A common view of anything is a rarity these days. Take marriage: Same-sex couples want to do it their own way, not so much joining the ancient and hallowed institution of bride and groom as moving down river from it, to memorialize their own view of membership requirements.
The dissolution of social life and cultural agreement shrinks the fund of common experience, common knowledge, common memory. After a while, nothing we've done together -- found a country, established a form of government, enshrined important mutual, as well as individual rights -- matters as much as the things we do apart from each other.
Once upon a time, the United States maintained, more or less, a common culture: sang the same songs, wore the same clothes, watched the same movies, laughed at the same jokes. The rebels of the 1960s called it "conformity": boring, sterile, deadly, they said. Well, we took care of that problem! So definitively that we no longer care whether preparation for American citizenship involves more than rote memorization of the Pledge of Allegiance. Even use of the English language seems optional in modern America.
No wonder the brainless wonders of Scottish independence get away so easily with their scheme to cut away Sassenach English influences and hunker down, north of Gretna Green, with their memories of Bannockburn and the Solemn League and Covenant.
Mental apartheid has its origins in the Reformation, when Christianity shattered into 100 fragments, each more righteous than the rest.

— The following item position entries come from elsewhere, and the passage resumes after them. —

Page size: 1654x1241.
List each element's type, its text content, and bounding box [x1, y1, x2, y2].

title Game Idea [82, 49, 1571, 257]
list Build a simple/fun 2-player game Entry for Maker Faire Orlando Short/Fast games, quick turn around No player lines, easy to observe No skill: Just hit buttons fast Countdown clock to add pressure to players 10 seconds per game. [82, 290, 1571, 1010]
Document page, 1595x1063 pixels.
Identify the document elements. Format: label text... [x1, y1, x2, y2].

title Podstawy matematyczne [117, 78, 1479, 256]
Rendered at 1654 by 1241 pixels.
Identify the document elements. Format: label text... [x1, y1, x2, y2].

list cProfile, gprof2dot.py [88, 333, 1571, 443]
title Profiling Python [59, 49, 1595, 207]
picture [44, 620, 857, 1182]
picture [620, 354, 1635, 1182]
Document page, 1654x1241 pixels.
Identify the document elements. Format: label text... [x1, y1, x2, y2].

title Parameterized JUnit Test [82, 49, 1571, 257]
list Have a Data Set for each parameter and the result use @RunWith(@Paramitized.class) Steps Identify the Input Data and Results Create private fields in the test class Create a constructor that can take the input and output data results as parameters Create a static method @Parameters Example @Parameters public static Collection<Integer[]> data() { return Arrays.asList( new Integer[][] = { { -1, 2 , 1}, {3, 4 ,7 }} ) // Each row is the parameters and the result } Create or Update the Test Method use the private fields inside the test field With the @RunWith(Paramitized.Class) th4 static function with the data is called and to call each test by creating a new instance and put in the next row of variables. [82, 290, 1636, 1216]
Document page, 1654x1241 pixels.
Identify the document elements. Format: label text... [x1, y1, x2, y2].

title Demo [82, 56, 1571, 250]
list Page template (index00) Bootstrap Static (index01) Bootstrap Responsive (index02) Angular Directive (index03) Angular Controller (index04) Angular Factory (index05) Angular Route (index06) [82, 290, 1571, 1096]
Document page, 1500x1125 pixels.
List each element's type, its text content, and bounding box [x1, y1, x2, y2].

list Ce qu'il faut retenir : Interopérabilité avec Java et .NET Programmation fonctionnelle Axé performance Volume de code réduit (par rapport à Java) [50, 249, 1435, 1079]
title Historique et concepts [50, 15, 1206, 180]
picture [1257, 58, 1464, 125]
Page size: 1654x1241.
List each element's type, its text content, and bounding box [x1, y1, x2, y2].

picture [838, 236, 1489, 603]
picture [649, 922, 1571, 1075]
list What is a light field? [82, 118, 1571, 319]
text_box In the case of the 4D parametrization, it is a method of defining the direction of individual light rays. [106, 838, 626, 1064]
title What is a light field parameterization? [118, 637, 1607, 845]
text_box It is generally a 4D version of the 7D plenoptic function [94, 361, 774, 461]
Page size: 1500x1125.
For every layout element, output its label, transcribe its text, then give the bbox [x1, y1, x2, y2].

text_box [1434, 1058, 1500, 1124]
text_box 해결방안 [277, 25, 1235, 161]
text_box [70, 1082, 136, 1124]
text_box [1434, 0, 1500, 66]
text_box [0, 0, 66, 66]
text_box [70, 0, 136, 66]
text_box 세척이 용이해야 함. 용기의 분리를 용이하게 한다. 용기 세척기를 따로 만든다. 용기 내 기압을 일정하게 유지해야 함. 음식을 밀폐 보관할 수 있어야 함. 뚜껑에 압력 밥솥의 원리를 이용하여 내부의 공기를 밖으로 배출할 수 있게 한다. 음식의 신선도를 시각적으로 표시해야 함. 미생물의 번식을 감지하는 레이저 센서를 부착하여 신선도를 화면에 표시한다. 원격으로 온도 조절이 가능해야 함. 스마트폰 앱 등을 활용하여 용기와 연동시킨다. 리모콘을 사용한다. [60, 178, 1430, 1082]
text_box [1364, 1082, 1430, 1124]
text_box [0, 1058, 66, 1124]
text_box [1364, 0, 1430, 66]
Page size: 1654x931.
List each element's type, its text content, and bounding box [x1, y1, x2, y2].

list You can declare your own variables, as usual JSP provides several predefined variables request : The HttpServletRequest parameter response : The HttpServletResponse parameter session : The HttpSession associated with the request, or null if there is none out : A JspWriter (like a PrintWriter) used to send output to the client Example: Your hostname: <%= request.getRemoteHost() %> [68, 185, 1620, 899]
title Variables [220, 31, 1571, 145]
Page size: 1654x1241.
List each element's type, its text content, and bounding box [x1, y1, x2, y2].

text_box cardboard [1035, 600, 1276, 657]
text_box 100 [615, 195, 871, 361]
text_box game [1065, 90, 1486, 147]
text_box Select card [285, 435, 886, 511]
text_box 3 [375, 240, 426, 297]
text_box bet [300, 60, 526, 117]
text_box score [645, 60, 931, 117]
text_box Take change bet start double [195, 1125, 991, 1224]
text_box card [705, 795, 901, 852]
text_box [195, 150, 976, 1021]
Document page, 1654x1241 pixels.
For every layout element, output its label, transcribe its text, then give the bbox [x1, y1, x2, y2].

But the heyday of fragmentation is our own day. As the Kingston Trio once reminded us, "The whole world is festering with unhappy souls. The French hate the Germans; the Germans hate the Poles." And so on.
Defeat of Scottish independence as a mental obsession -- even non-Scots must hope for that -- would re-entrench no human commonwealths, but it might remind us how paltry, if widespread, is the desire for little-bitty huddles of the likeminded, pulling their blankets over their heads, telling everyone else, "go away; don't bother us."
The culture of divorce -- of flagrant separation -- flourishes outside as well as inside the marriage culture. Hardly anybody, it sadly seems, wants any way but his own.
The modern world has greater, more terrible problems than the Scottish independence movement. But the movement's -- well -- movement helps show why some of our problems are the size they are.